In the last shot, the larger-scale, colonial artilleryman, and mid-19th century red-coat, standing firing, are both complete and will join the cards I display this odd, flat stuff on, while the others will probably go in the 'Don't know what to do with them, but can't chuck them' tub!

Sunday, December 7, 2025

Y is for Yule Lads!

It's always fun finding out how other people do Christmas, because it's not all the modern iconography of Albert, Prince-consort, The Saxe-Coburg-Windsors or Coke Cola, endured by the English-speaking world, with or without crackers!

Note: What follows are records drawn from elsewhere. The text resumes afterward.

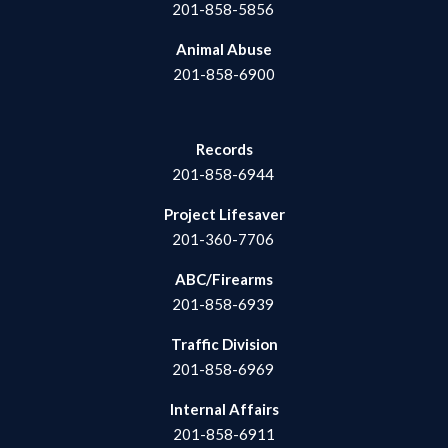
201-858-5856
Animal Abuse
201-858-6900
Records
201-858-6944
Project Lifesaver
201-360-7706
ABC/Firearms
201-858-6939
Traffic Division
201-858-6969
Internal Affairs
201-858-6911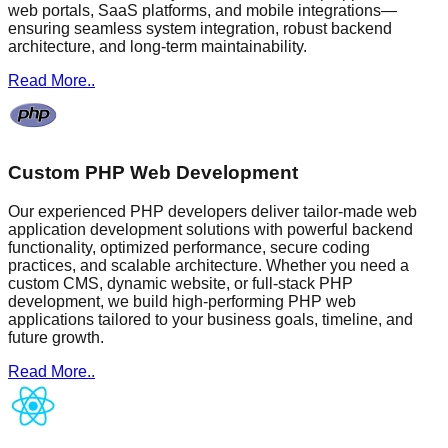
web portals, SaaS platforms, and mobile integrations—
ensuring seamless system integration, robust backend
architecture, and long-term maintainability.
Read More..
Custom PHP Web Development
Our experienced PHP developers deliver tailor-made web
application development solutions with powerful backend
functionality, optimized performance, secure coding
practices, and scalable architecture. Whether you need a
custom CMS, dynamic website, or full-stack PHP
development, we build high-performing PHP web
applications tailored to your business goals, timeline, and
future growth.
Read More..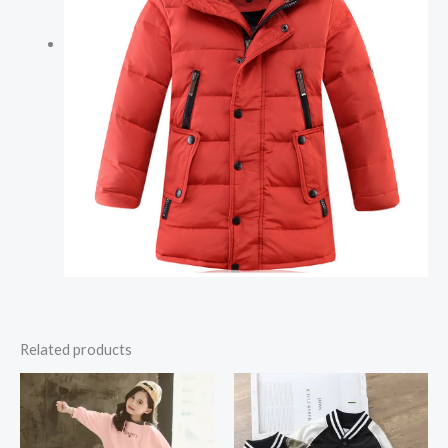
Related products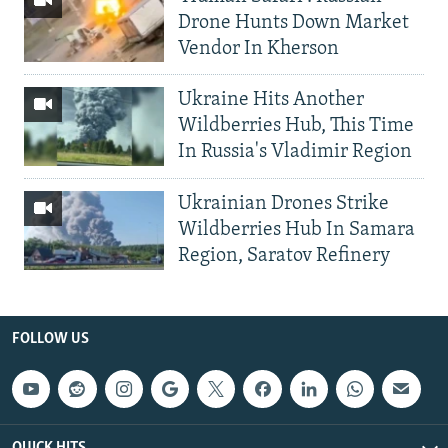
Drone Hunts Down Market
Vendor In Kherson
Ukraine Hits Another
Wildberries Hub, This Time
In Russia's Vladimir Region
Ukrainian Drones Strike
Wildberries Hub In Samara
Region, Saratov Refinery
FOLLOW US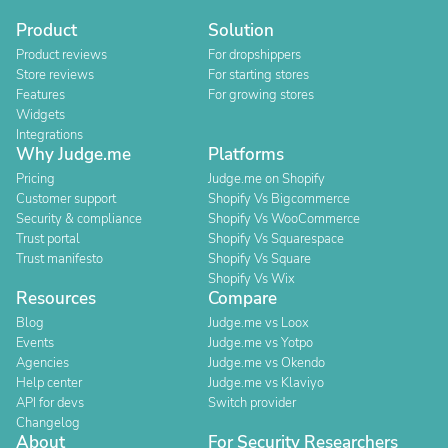
Product
Solution
Product reviews
For dropshippers
Store reviews
For starting stores
Features
For growing stores
Widgets
Integrations
Why Judge.me
Platforms
Pricing
Judge.me on Shopify
Customer support
Shopify Vs Bigcommerce
Security & compliance
Shopify Vs WooCommerce
Trust portal
Shopify Vs Squarespace
Trust manifesto
Shopify Vs Square
Shopify Vs Wix
Resources
Compare
Blog
Judge.me vs Loox
Events
Judge.me vs Yotpo
Agencies
Judge.me vs Okendo
Help center
Judge.me vs Klaviyo
API for devs
Switch provider
Changelog
About
For Security Researchers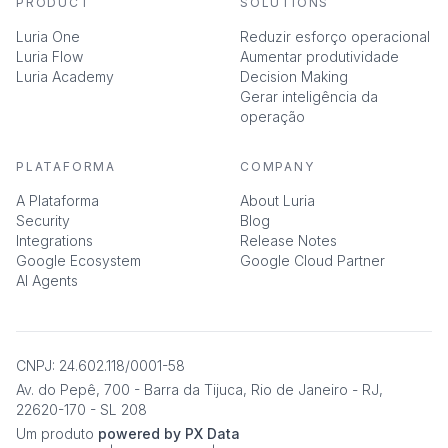
PRODUCT
SOLUTIONS
Luria One
Reduzir esforço operacional
Luria Flow
Aumentar produtividade
Luria Academy
Decision Making
Gerar inteligência da
operação
PLATAFORMA
COMPANY
A Plataforma
About Luria
Security
Blog
Integrations
Release Notes
Google Ecosystem
Google Cloud Partner
AI Agents
CNPJ: 24.602.118/0001-58
Av. do Pepê, 700 - Barra da Tijuca, Rio de Janeiro - RJ,
22620-170 - SL 208
Um produto
powered by PX Data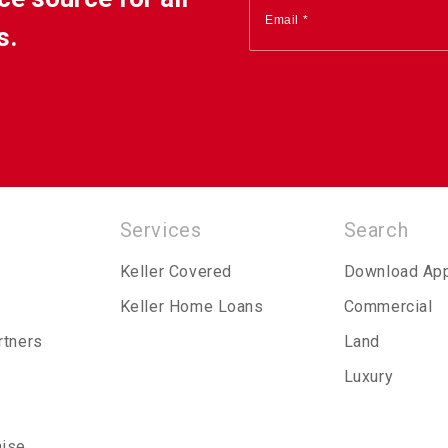
s.
Services
Search
Keller Covered
Download Ap
Keller Home Loans
Commercial
rtners
Land
Luxury
hise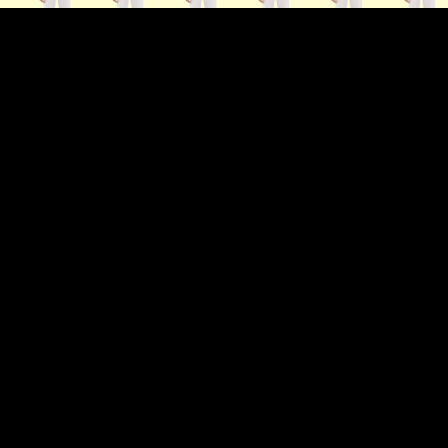
ip to main content
Skip to navigat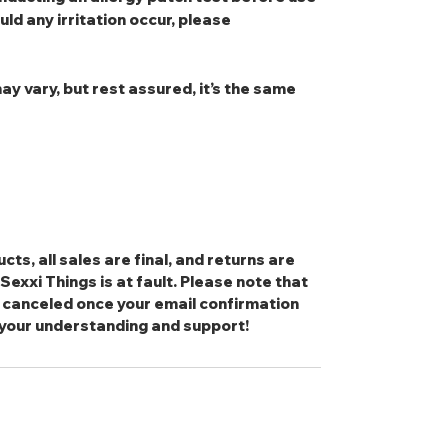
uld any irritation occur, please
ay vary, but rest assured, it’s the same
cts, all sales are final, and returns are
exxi Things is at fault. Please note that
 canceled once your email confirmation
 your understanding and support!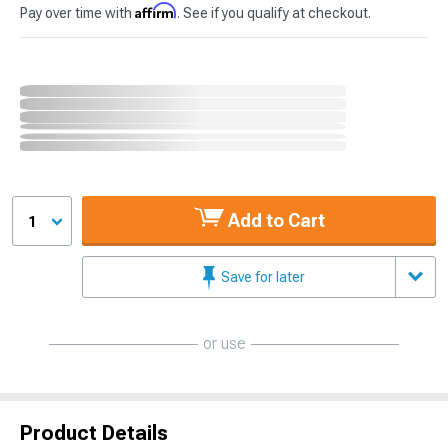
Affirm
Pay over time with
. See if you qualify at checkout.
Add to Cart
1
Save for later
or use
Product Details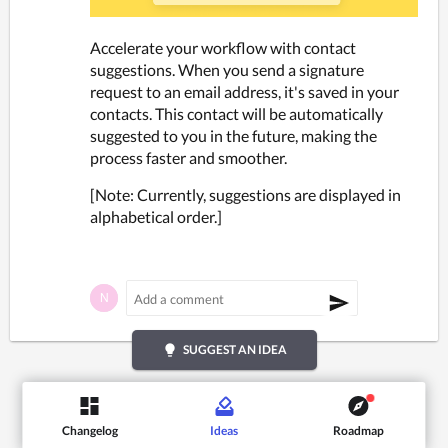
Accelerate your workflow with contact 
suggestions. When you send a signature 
request to an email address, it's saved in your 
contacts. This contact will be automatically 
suggested to you in the future, making the 
process faster and smoother. 
[Note: Currently, suggestions are displayed in 
alphabetical order.]
lightbulb
SUGGEST AN IDEA
Changelog
Ideas
Roadmap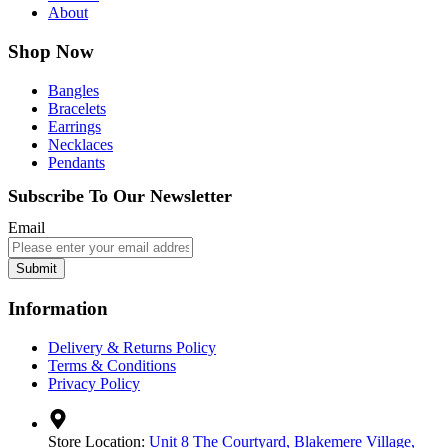
About
Shop Now
Bangles
Bracelets
Earrings
Necklaces
Pendants
Subscribe To Our Newsletter
Email
Submit
Information
Delivery & Returns Policy
Terms & Conditions
Privacy Policy
Store Location:
Unit 8 The Courtyard, Blakemere Village,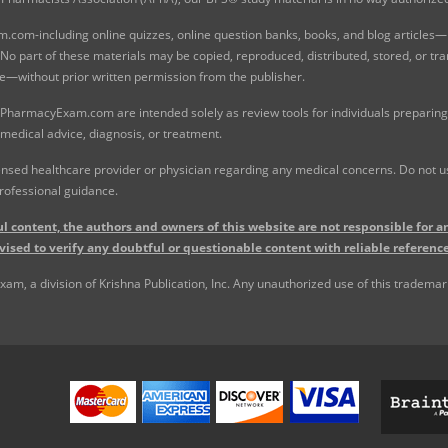
com-including online quizzes, online question banks, books, and blog articles—is
o part of these materials may be copied, reproduced, distributed, stored, or tr
e—without prior written permission from the publisher.
 PharmacyExam.com are intended solely as review tools for individuals preparing 
 medical advice, diagnosis, or treatment.
nsed healthcare provider or physician regarding any medical concerns. Do not use
rofessional guidance.
l content, the authors and owners of this website are not responsible for an
vised to verify any doubtful or questionable content with reliable reference
, a division of Krishna Publication, Inc. Any unauthorized use of this trademark 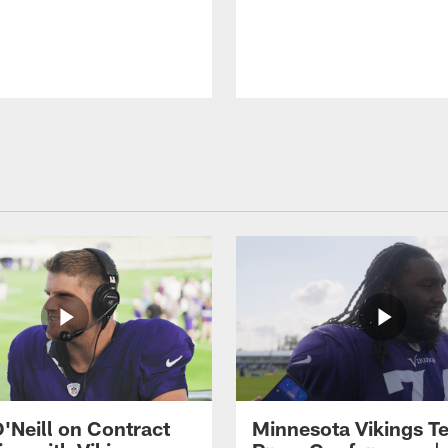
O'Neill on Contract
Minnesota Vikings T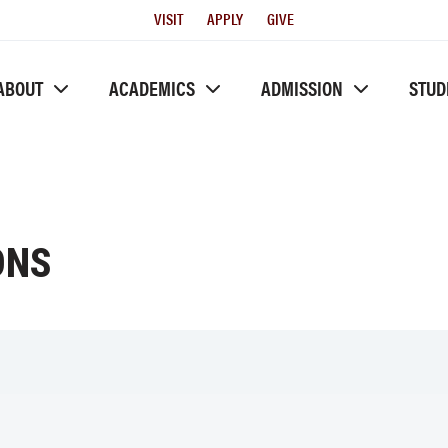
Utility
VISIT
APPLY
GIVE
Menu
ABOUT
ACADEMICS
ADMISSION
STUD
ONS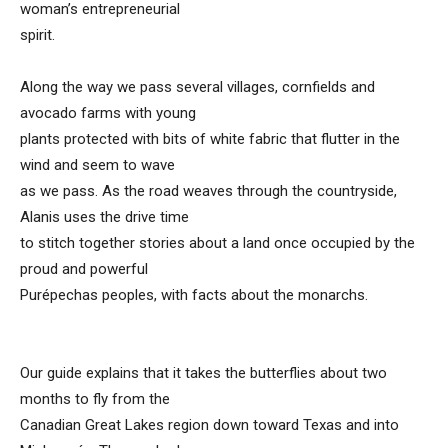
woman’s entrepreneurial
spirit.
Along the way we pass several villages, cornfields and
avocado farms with young
plants protected with bits of white fabric that flutter in the
wind and seem to wave
as we pass. As the road weaves through the countryside,
Alanis uses the drive time
to stitch together stories about a land once occupied by the
proud and powerful
Purépechas peoples, with facts about the monarchs.
Our guide explains that it takes the butterflies about two
months to fly from the
Canadian Great Lakes region down toward Texas and into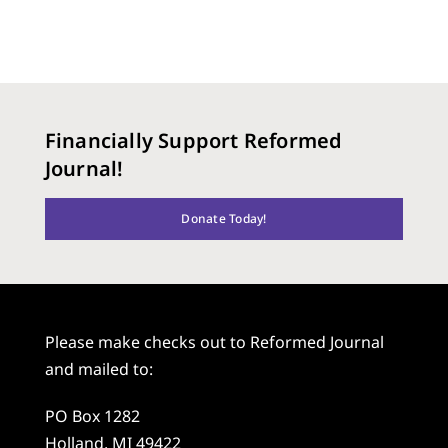
Financially Support Reformed
Journal!
Donate Today!
Please make checks out to Reformed Journal
and mailed to:
PO Box 1282
Holland, MI 49422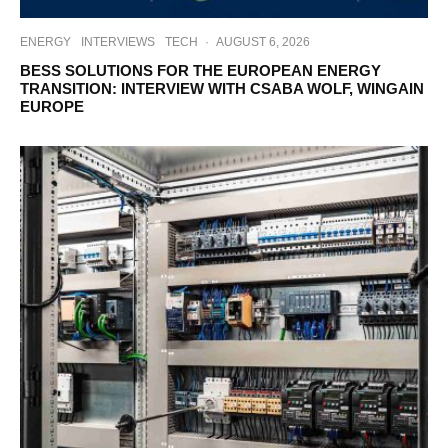
ENERGY
INTERVIEWS
TECH
·
AUGUST 6, 2026
BESS SOLUTIONS FOR THE EUROPEAN ENERGY
TRANSITION: INTERVIEW WITH CSABA WOLF, WINGAIN
EUROPE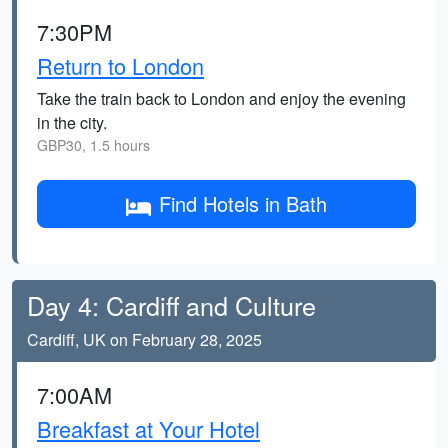
7:30PM
Return to London
Take the train back to London and enjoy the evening
in the city.
GBP30, 1.5 hours
Find Hotels in Bath
Day 4: Cardiff and Culture
Cardiff, UK on February 28, 2025
7:00AM
Breakfast at Your Hotel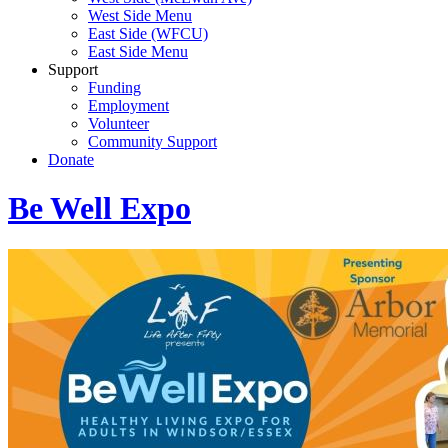
West Side Menu
East Side (WFCU)
East Side Menu
Support
Funding
Employment
Volunteer
Community Support
Donate
Be Well Expo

And I well remember nearly having a fight with Krampus and his 'pals' in an Austrian pension one cold night in December!
 
In Iceland, they have the Yule Lads, a bunch of Icelandic Troll types (more to come on them), who fool about at this time of year, each having a day between the 12th and the 24th, in the lead-up to the big day, almost an half-advent of annoyance! Brian Berke, roving reporter, sent some shots he took in Iceland, and off down the rabbit-hole I went!
 
They actually leave little gifts in children's shoes, the equivalent of our stockings, but lesser, yet daily! However, if you've been bad, you might get a rotten potato, or a sour-onion!
 
This is Pottaskefill (Pot-Scraper, December 16th), he scrapes the food remains from the pots and pans!
 
While Skyrgámur (Skyr-Gobbler, December 19th) loves skyr (Icelandic traditional yogurt-type dairy-produce), and if you don't leave some out for him, he'll just steal it!
 
Ketkrókur (Meat-Hook, December 23th), he steals meat, gripping it with a hook! Another steals sausages!
 
Þvörusleikir (Spoon-Licker, December 15th), he steals spoons to lick them clean, but there isn’t much food left on spoons, so he is supposed to be scrawny, this one looks well-accommodated with bounteous spoons! Presumably, the spoons quietly reappear in the drawers when little people have forgotten them?
 
You'll have to Google the rest yourselves! And there are a couple of equally (supposedly) execrable parents and a dodgy cat! Many thanks to Brian for the introduction, to something completely different!